Only a blind, deaf and dumb person who is from another universe could possibly NOT see the consequences ... the advisors definitely DID NOT fit that description.
Then, how would you explain their "Grand plan" to set up a "secure perimeter from the Kurils and Aleutians, Midway, down to the Solomones, New Guinea, etc. to Burma amd China?
It can't be defended! This "castle", including most of Asia and Oceania could have existed ONLY if the Western powers were weak, spineless and decadent - as the Japanese have thought about them!
Those people, like Yamamoto, who have known - were not listened to!
September 12th, 2006  
AussieNick
 
Who cares. It ended the worst war we've ever seen. Isn't that good enough.
September 12th, 2006  
Chief Bones
 
 

Quote:
Originally Posted by boris116
Then, how would you explain their "Grand plan" to set up a "secure perimeter from the Kurils and Aleutians, Midway, down to the Solomones, New Guinea, etc. to Burma amd China?
It can't be defended! This "castle", including most of Asia and Oceania could have existed ONLY if the Western powers were weak, spineless and decadent - as the Japanese have thought about them!
Those people, like Yamamoto, who have known - were not listened to!
I didn't say they were smart (or) that they listened to those who knew America and how strong our 'resolve' would be if attacked. I stated that they understood us much better than we understood them. Different thing altogether.

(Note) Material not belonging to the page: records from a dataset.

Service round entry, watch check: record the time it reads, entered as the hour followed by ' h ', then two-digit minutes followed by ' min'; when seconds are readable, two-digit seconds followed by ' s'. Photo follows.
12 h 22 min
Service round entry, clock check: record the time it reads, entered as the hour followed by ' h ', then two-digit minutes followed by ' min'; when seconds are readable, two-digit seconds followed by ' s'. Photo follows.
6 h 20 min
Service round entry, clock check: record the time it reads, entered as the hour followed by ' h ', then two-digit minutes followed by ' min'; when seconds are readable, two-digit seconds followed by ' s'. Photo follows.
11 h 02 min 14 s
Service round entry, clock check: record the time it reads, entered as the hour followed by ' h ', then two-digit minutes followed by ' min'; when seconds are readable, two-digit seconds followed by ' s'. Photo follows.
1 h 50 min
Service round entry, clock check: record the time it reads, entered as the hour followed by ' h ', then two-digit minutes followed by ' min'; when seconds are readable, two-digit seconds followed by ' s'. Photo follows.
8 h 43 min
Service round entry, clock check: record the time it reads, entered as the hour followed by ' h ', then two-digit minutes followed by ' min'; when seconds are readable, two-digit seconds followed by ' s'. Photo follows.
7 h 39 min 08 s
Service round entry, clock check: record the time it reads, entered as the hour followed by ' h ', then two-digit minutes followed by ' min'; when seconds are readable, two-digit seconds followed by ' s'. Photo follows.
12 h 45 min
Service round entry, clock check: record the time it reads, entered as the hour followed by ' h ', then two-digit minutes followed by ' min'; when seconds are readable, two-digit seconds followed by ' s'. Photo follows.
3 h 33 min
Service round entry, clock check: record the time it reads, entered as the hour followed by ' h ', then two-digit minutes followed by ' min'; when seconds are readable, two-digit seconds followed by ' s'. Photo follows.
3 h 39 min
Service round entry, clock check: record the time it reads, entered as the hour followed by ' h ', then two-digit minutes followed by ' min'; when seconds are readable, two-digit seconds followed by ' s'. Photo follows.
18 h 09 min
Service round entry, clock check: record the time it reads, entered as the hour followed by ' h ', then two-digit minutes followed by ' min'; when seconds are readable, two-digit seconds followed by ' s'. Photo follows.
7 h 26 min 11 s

As far as NOT listening to those who 'know', you need go any further back in history than GW disregarding the recommendations of his military advisers prior to the invasion of Iraq.
September 12th, 2006  
boris116
 
 
Quote:
Originally Posted by Chief Bones
I didn't say they were smart (or) that they listened to those who knew America and how strong our 'resolve' would be if attacked. I stated that they understood us much better than we understood them. Different thing altogether.
I would agree on this statement, Chief.

However, I should state that the Japanese have been very slow to to get this lack of understanding disappear. Much slower than the Americans.
I believe, by 1944, or even earlier, the American soldiers, sailors and the brass new very well what to expect from the Japanese.
September 13th, 2006  
Chief Bones
 
 

Quote:
Originally Posted by boris116
I would agree on this statement, Chief.

However, I should state that the Japanese have been very slow to to get this lack of understanding disappear. Much slower than the Americans.
I believe, by 1944, or even earlier, the American soldiers, sailors and the brass new very well what to expect from the Japanese.
Now I can completely agree with you on this one. I believe that by early 1943, US and allied forces had a very good idea of what to expect from the Japanese ... as a matter of fact, I believe it was part of this understanding, which led to the use of the new 'super' weapon (A-bomb) on Aug 6th and 9th in 1945.